> Problem details: Rewrite all the text in the listing below as a JSON list of strings, one string per line, skipping blank lines. Leave the pictures out.

Source material below:

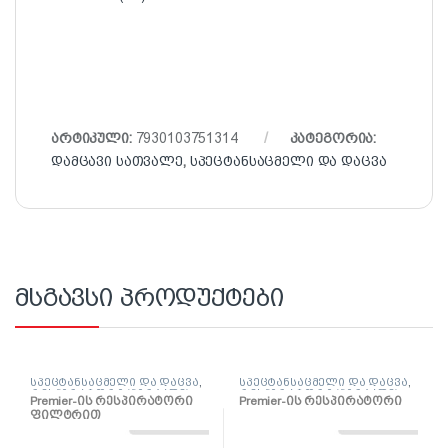
არტიკული:
7930103751314
კატეგორია:
დამცავი სათვალე
,
სპეცტანსაცმელი და დაცვა
მსგავსი პროდუქტები
სპეცტანსაცმელი და დაცვა
,
სპეცტანსაცმელი და დაცვა
,
რესპირატორი (პირბადე)
რესპირატორი (პირბადე)
Premier-ის რესპირატორი
Premier-ის რესპირატორი
ფილტრით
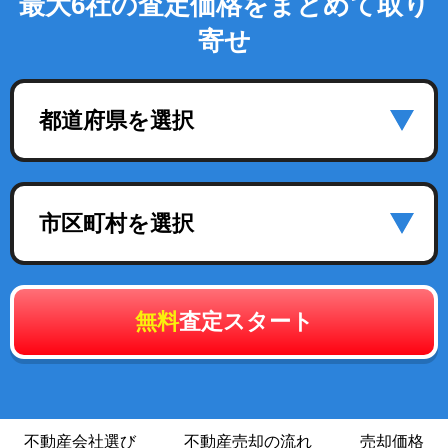
最大6社の査定価格をまとめて取り
寄せ
都道府県を選択
市区町村を選択
無料
査定スタート
不動産会社選び
不動産売却の流れ
売却価格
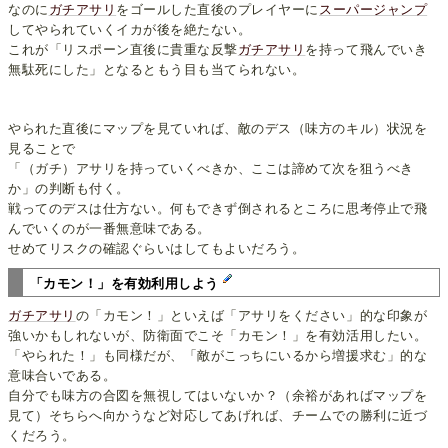
なのに
ガチアサリ
をゴールした直後のプレイヤーに
スーパージャンプ
してやられていくイカが後を絶たない。
これが「リスポーン直後に貴重な反撃
ガチアサリ
を持って飛んでいき
無駄死にした」となるともう目も当てられない。
やられた直後にマップを見ていれば、敵のデス（味方のキル）状況を
見ることで
「（ガチ）アサリを持っていくべきか、ここは諦めて次を狙うべき
か」の判断も付く。
戦ってのデスは仕方ない。何もできず倒されるところに思考停止で飛
んでいくのが一番無意味である。
せめてリスクの確認ぐらいはしてもよいだろう。
「カモン！」を有効利用しよう
ガチアサリ
の「カモン！」といえば「アサリをください」的な印象が
強いかもしれないが、防衛面でこそ「カモン！」を有効活用したい。
「やられた！」も同様だが、「敵がこっちにいるから増援求む」的な
意味合いである。
自分でも味方の合図を無視してはいないか？（余裕があればマップを
見て）そちらへ向かうなど対応してあげれば、チームでの勝利に近づ
くだろう。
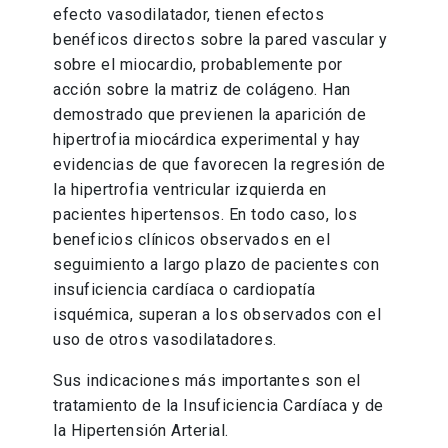
efecto vasodilatador, tienen efectos
benéficos directos sobre la pared vascular y
sobre el miocardio, probablemente por
acción sobre la matriz de colágeno. Han
demostrado que previenen la aparición de
hipertrofia miocárdica experimental y hay
evidencias de que favorecen la regresión de
la hipertrofia ventricular izquierda en
pacientes hipertensos. En todo caso, los
beneficios clínicos observados en el
seguimiento a largo plazo de pacientes con
insuficiencia cardíaca o cardiopatía
isquémica, superan a los observados con el
uso de otros vasodilatadores.
Sus indicaciones más importantes son el
tratamiento de la Insuficiencia Cardíaca y de
la Hipertensión Arterial.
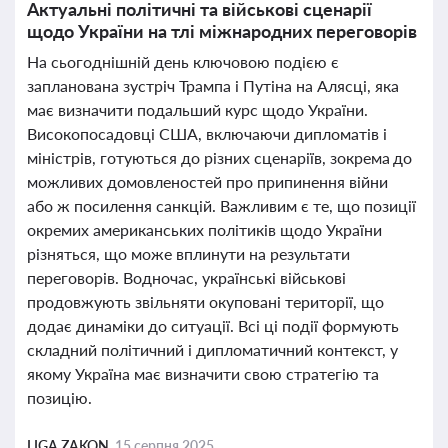
Актуальні політичні та військові сценарії
щодо України на тлі міжнародних переговорів
На сьогоднішній день ключовою подією є
запланована зустріч Трампа і Путіна на Алясці, яка
має визначити подальший курс щодо України.
Високопосадовці США, включаючи дипломатів і
міністрів, готуються до різних сценаріїв, зокрема до
можливих домовленостей про припинення війни
або ж посилення санкцій. Важливим є те, що позиції
окремих американських політиків щодо України
різняться, що може вплинути на результати
переговорів. Водночас, українські військові
продовжують звільняти окуповані території, що
додає динаміки до ситуації. Всі ці події формують
складний політичний і дипломатичний контекст, у
якому Україна має визначити свою стратегію та
позицію.
LIGA ZAKON,
15 серпня 2025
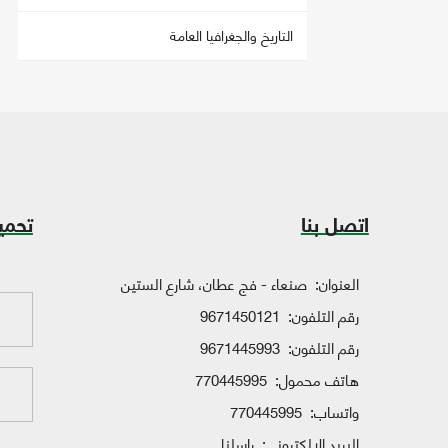
التاريخ والجغرافيا العامة
اتصل بنا
تحمي
العنوان:
صنعاء - فج عطان، شارع الستين
رقم التلفون:
9671450121
رقم التلفون:
9671445993
هاتف محمول:
770445995
واتساب:
770445995
البريد الإلكتروني:
راسلنا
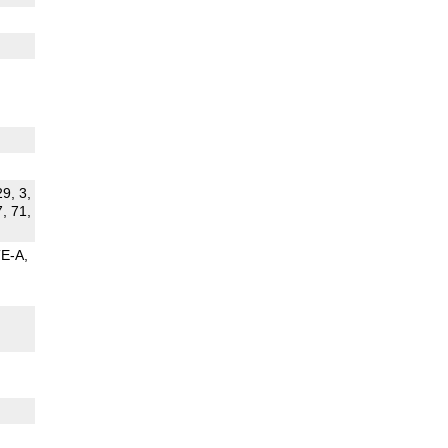
29, 3,
7, 71,
TE-A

End of Source material.

> Written response:
[
  "არტიკული:",
  "7930103751314",
  "კატეგორია:",
  "დამცავი სათვალე",
  ",",
  "სპეცტანსაცმელი და დაცვა",
  "მსგავსი პროდუქტები",
  "სპეცტანსაცმელი და დაცვა",
  ",",
  "სპეცტანსაცმელი და დაცვა",
  ",",
  "რესპირატორი (პირბადე)",
  "რესპირატორი (პირბადე)",
  "Premier-ის რესპირატორი",
  "Premier-ის რესპირატორი",
  "ფილტრით",
  "最大6社の査定価格をまとめて取り",
  "寄せ",
  "都道府県を選択",
  "市区町村を選択",
  "無料",
  "査定スタート",
  "不動産会社選び",
  "不動産売却の流れ",
  "売却価格",
  "なのに",
  "ガチアサリ",
  "をゴールした直後のプレイヤーに",
  "スーパージャンプ",
  "してやられていくイカが後を絶たない。",
  "これが「リスポーン直後に貴重な反撃",
  "ガチアサリ",
  "を持って飛んでいき",
  "無駄死にした」となるともう目も当てられない。",
  "やられた直後にマップを見ていれば、敵のデス（味方のキル）状況を",
  "見ることで",
  "「（ガチ）アサリを持っていくべきか、ここは諦めて次を狙うべき",
  "か」の判断も付く。",
  "戦ってのデスは仕方ない。何もできず倒されるところに思考停止で飛",
  "んでいくのが一番無意味である。",
  "せめてリスクの確認ぐらいはしてもよいだろう。",
  "「カモン！」を有効利用しよう",
  "ガチアサリ",
  "の「カモン！」といえば「アサリをください」的な印象が",
  "強いかもしれないが、防衛面でこそ「カモン！」を有効活用したい。",
  "「やられた！」も同様だが、「敵がこっちにいるから増援求む」的な",
  "意味合いである。",
  "自分でも味方の合図を無視してはいないか？（余裕があればマップを",
  "見て）そちらへ向かうなど対応してあげれば、チームでの勝利に近づ",
  "くだろう。",
  "efecto vasodilatador, tienen efectos",
  "benéficos directos sobre la pared vascular y",
  "sobre el miocardio, probablemente por",
  "acción sobre la matriz de colágeno. Han",
  "demostrado que previenen la aparición de",
  "hipertrofia miocárdica experimental y hay",
  "evidencias de que favorecen la regresión de",
  "la hipertrofia ventricular izquierda en",
  "pacientes hipertensos. En todo caso, los",
  "beneficios clínicos observados en el",
  "seguimiento a largo plazo de pacientes con",
  "insuficiencia cardíaca o cardiopatía",
  "isquémica, superan a los observados con el",
  "uso de otros vasodilatadores.",
  "Sus indicaciones más importantes son el",
  "tratamiento de la Insuficiencia Cardíaca y de",
  "la Hipertensión Arterial.",
  "Актуальні політичні та військові сценарії",
  "щодо України на тлі міжнародних переговорів",
  "На сьогоднішній день ключовою подією є",
  "запланована зустріч Трампа і Путіна на Алясці, яка",
  "має визначити подальший курс щодо України.",
  "Високопосадовці США, включаючи дипломатів і",
  "міністрів, готуються до різних сценаріїв, зокрема до",
  "можливих домовленостей про припинення війни",
  "або ж посилення санкцій. Важливим є те, що позиції",
  "окремих американських політиків щодо України",
  "різняться, що може вплинути на результати",
  "переговорів. Водночас, українські військові",
  "продовжують звільняти окуповані території, що",
  "додає динаміки до ситуації. Всі ці події формують",
  "складний політичний і дипломатичний контекст, у",
  "якому Україна має визначити свою стратегію та",
  "позицію.",
  "LIGA ZAKON,",
  "15 серпня 2025",
  "التاريخ والجغرافيا العامة",
  "اتصل بنا",
  "تحمي",
  "العنوان:",
  "صنعاء - فج عطان، شارع الستين",
  "رقم التلفون:",
  "9671450121",
  "رقم التلفون:",
  "9671445993",
  "هاتف محمول:",
  "770445995",
  "واتساب:",
  "770445995",
  "البريد الإلكتروني:",
  "راسلنا",
  "29, 3,",
  "7, 71,",
  "TE-A"
]